Segment Start: PROVIDED DATA

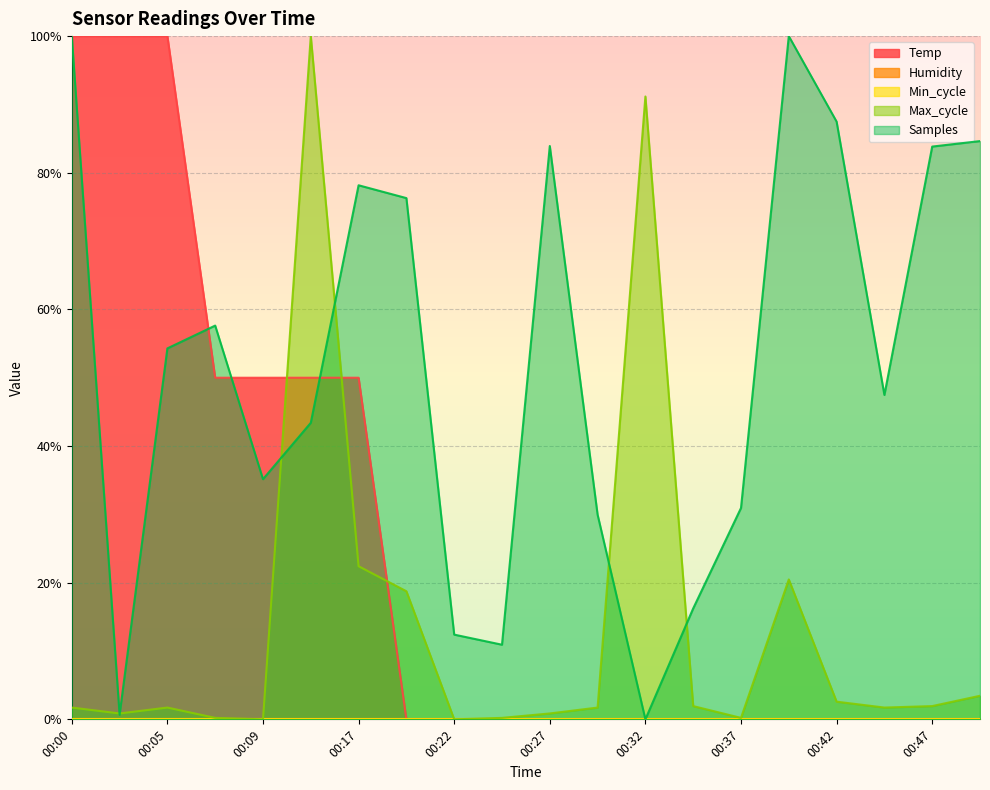

Count the number of categories in the chart.

20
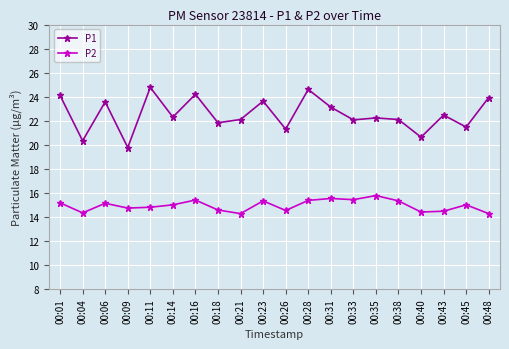

True or false: P2 and P1 intersect in this chart.

False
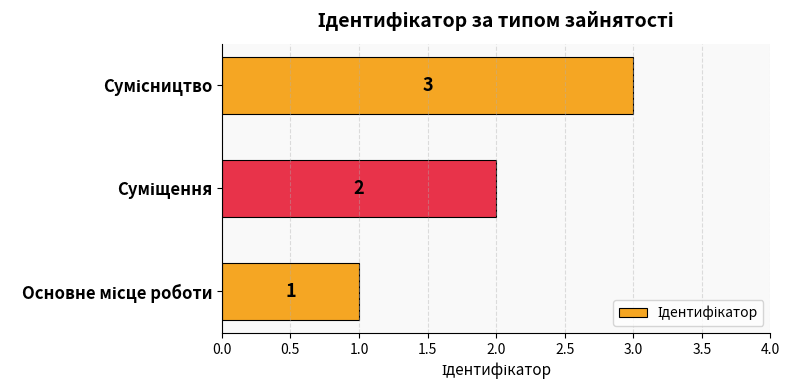

Count the values in the range 1 to 3.

3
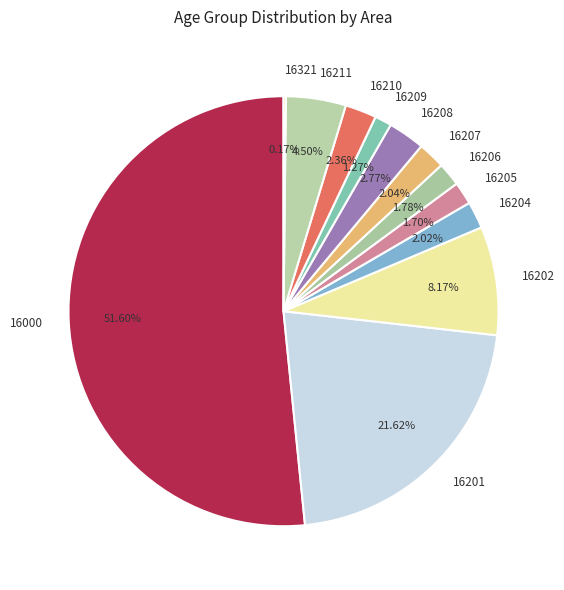

To the nearest percent, what is the average slice percentage?

8%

Segment End: PROVIDED DATA

• [ACTIVITY]: Please update the records above by replacing "chart" with "graph" wherever it occurs, leaving everything else unchanged. Omit the pictures from your answer.

• [YOUR SOLUTION]:
Count the number of categories in the graph.

20

True or false: P2 and P1 intersect in this graph.

False

Count the values in the range 1 to 3.

3

To the nearest percent, what is the average slice percentage?

8%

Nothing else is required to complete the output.